Effects of lamb sucking on the bacterial flora of teat duct and mammary gland of ewes
AutoreGougoulis, D. A.; Kyriazakis, I.; Tzora, A.; Taitzoglou, I. A.; Skoufos, J.; Fthenakis, G. C.
We aimed (i) to determine differences in bacterial flora of teat duct and mammary gland of ewes before and after suckling, (ii) to evaluate factors potentially affecting those. We collected samples of teat duct material and mammary secretion from 11 ewes immediately before and after sucking by lambs, as well as 120 min later. We processed samples bacteriologically and compared changes in infection by the Sign Test. We isolated bacteria from 3.5% duct and 1.5% secretion samples before suckling. Respective figures post-suckling were 10.6% and 2.0%, and 120 min later 6.8% and 1.5%. We recorded differences in infection of duct samples before and after suckling in 40 cases; bacteria were isolated before suckling from six samples, whereas after it from 34 (p < 0.001).

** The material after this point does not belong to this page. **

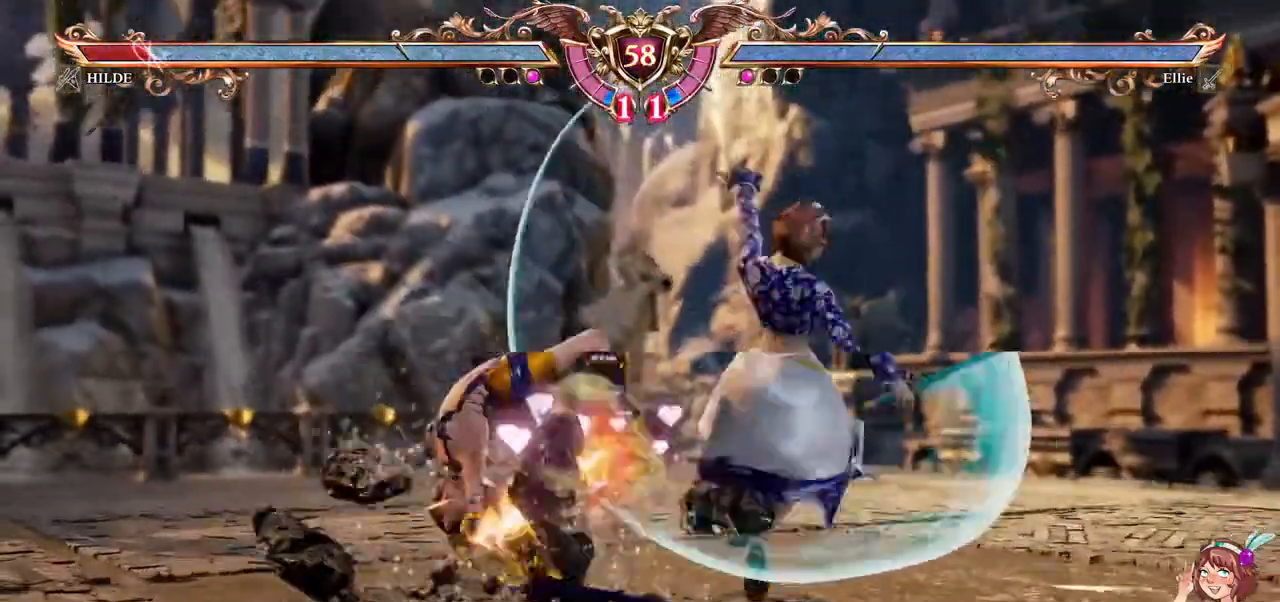
{"buttons": ["B", "DPAD_LEFT"], "left_stick": "center", "right_stick": "center", "events": [[267, "DPAD_LEFT", "down"], [367, "R1", "up"], [450, "B", "down"]]}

Also, we recorded differences in samples collected after suckling and 120 min later in 12 cases; bacteria were isolated immediately post-suckling from eight samples, whereas 120 min later from four (p = 0.375). No significant changes were seen for secretion. We found neither difference between ewes with single or twin lambs, nor among stages of lactation. Mostly, we isolated staphylococci: 70% of isolates before suckling, 80% of isolates after it, 91% of isolates 120 min later. After suckling we also isolated two Mannheimia haemolytica strains. Suckling predisposes to entrance of bacteria into the teat; however, increased teat infections did not result in mammary infections. Isolation of M. haemolytica post-suckling indicates that lambs act as source of infection for this pathogen.